Adolf Hitler ist enttäuscht von der AFD

Luftaufnahmen von einer Großstadt, Häuserblocks, Berlin Alexanderplatz. Am 30.August 2015 wacht ein wenig desorientiert Adolf Hitler in schnieker Uniform mitten in Deutschlands Hauptstadt auf, argwöhnisch betrachtet von ein paar Berliner Jungs. So beginnt Timur Vermes Roman „Er ist wieder da“ in einer Bühnenfassung von Kathrin Sievers im Borchert-Theater an Münsters Hafenbecken.

Seit Januar 2016 läuft das Stück schon, und auch gestern war die Vorstellung fast ausverkauft. Das ist auch kaum verwunderlich. Seit dem Erstarken der AFD, insbesondere jetzt so kurz nach der Bundestagswahl, erfährt das Thema zusätzliche Brisanz. Hinzu kommt ein hervorragendes Ensemble um den unglaublich authentisch wirkenden Thomas Karl Hagen als Adolf Hitler. Man kann sich gut vorstellen, dass Hagen nach der Vorstellung ebenso Mühe hat, das rollende r abzulegen wie den völkischen Gestus.

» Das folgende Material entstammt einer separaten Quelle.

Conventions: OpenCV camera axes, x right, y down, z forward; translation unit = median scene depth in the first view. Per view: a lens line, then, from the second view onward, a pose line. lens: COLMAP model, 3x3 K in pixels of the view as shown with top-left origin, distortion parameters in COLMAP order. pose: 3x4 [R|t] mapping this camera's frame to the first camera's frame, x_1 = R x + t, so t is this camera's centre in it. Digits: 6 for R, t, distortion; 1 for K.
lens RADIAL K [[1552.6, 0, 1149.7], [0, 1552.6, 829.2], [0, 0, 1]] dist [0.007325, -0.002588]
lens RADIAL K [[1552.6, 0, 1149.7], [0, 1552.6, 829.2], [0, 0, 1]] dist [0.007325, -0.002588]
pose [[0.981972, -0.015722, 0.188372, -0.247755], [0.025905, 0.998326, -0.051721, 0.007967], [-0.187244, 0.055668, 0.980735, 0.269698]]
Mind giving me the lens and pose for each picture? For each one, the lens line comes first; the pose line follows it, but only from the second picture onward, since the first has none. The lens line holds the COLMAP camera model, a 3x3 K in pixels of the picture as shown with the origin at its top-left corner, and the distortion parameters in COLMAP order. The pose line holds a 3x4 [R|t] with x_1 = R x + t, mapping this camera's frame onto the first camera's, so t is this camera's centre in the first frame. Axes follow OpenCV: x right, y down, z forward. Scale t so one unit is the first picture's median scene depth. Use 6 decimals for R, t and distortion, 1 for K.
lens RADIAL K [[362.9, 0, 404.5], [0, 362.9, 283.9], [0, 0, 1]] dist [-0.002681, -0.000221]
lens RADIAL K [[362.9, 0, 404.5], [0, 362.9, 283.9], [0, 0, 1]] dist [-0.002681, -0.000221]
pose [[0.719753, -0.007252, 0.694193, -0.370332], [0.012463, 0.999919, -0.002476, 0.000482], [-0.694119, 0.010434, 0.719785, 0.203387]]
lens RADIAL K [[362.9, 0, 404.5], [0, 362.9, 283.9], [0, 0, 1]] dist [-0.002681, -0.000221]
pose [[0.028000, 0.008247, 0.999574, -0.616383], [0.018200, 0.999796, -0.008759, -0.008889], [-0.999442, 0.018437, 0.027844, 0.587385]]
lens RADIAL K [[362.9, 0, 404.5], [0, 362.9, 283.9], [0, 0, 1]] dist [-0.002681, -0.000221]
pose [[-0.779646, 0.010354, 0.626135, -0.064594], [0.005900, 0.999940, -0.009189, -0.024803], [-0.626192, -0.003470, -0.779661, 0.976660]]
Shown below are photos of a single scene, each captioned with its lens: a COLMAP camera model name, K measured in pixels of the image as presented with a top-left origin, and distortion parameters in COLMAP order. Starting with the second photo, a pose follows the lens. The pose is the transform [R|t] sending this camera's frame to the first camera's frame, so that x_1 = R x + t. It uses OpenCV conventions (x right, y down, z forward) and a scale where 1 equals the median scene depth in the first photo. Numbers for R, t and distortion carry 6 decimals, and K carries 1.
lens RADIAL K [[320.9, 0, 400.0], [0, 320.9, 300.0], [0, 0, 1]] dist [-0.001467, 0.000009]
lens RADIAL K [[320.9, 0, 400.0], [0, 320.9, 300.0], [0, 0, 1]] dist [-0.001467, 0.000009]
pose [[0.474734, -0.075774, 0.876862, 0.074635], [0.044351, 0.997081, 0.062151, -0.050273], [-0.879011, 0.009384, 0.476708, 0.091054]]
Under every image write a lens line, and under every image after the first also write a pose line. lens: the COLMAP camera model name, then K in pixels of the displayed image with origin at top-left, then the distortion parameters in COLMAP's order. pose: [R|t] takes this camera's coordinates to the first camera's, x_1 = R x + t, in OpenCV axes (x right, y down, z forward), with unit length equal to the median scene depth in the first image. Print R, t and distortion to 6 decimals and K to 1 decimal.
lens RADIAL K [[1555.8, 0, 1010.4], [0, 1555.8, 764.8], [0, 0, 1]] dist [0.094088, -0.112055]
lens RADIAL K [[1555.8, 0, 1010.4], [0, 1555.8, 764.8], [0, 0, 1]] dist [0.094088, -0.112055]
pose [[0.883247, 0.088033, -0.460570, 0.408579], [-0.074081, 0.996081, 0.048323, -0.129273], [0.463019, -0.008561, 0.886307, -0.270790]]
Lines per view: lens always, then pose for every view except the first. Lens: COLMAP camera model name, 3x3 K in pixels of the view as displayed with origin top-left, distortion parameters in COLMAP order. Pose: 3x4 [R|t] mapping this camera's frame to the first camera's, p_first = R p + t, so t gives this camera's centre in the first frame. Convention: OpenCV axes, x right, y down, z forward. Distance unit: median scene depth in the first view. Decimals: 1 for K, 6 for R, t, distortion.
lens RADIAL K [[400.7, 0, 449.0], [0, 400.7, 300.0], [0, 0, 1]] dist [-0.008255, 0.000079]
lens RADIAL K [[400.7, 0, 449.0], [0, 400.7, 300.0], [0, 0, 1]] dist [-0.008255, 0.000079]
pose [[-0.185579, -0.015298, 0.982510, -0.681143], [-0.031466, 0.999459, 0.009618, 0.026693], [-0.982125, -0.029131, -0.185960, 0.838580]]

Die Geschichte ist an und für sich schnell erzählt: Natürlich glaubt niemand im heutigen Berlin, dass es  sich bei dem Uniformträger tatsächlich um den echten Adolf Hitler handelt. Stattdessen gelangt er schnell in Fernsehstudios und wird als Comedy-Figur für ein Multi-Media-Publikum verkauft. Klicks auf YouTube-Kanälen bescheren Hitler später sogar den Grimme-Preis. Aber was manchmal schon komisch ist, gerät dann eben doch an seine Grenzen, wenn es um Judenmord geht. „Juden sind nicht komisch“, sagt Hitler dann auch, was er freilich anders meint als seine „Fans“. Und dann besucht Hitler auch noch Björn Höcke in seinem thüringischen Parteibüro. Wer da jetzt wen kopiert, darüber lässt sich streiten. Hitler ist jedenfalls ganz erbost, weil sich die AFD als Hühnerhaufen erweist, der das „hart wie Krupp-Stahl“ so überhaupt nicht erfüllt. Schließlich breitet Hitler noch eine Deutschlandfahne über eine Sessellehne wie es einst Höcke im Fernsehen vormachte. Nach einem Fernsehinterview mit Renate Künast (großartig und zum verwechseln ähnlich: Monika Hess-Zanger) bieten sämtliche Parteien Hitler eine politische Heimat an, als letztes die SPD. Das lässt Hitler kommentieren: „Bis die Sozialdemokraten eine gute Idee haben, vergehen zwei Epidemien.“

Nach der Premiere habe ich das Stück das zweite mal gesehen. Ich  habe mich nicht einen Moment gelangweilt.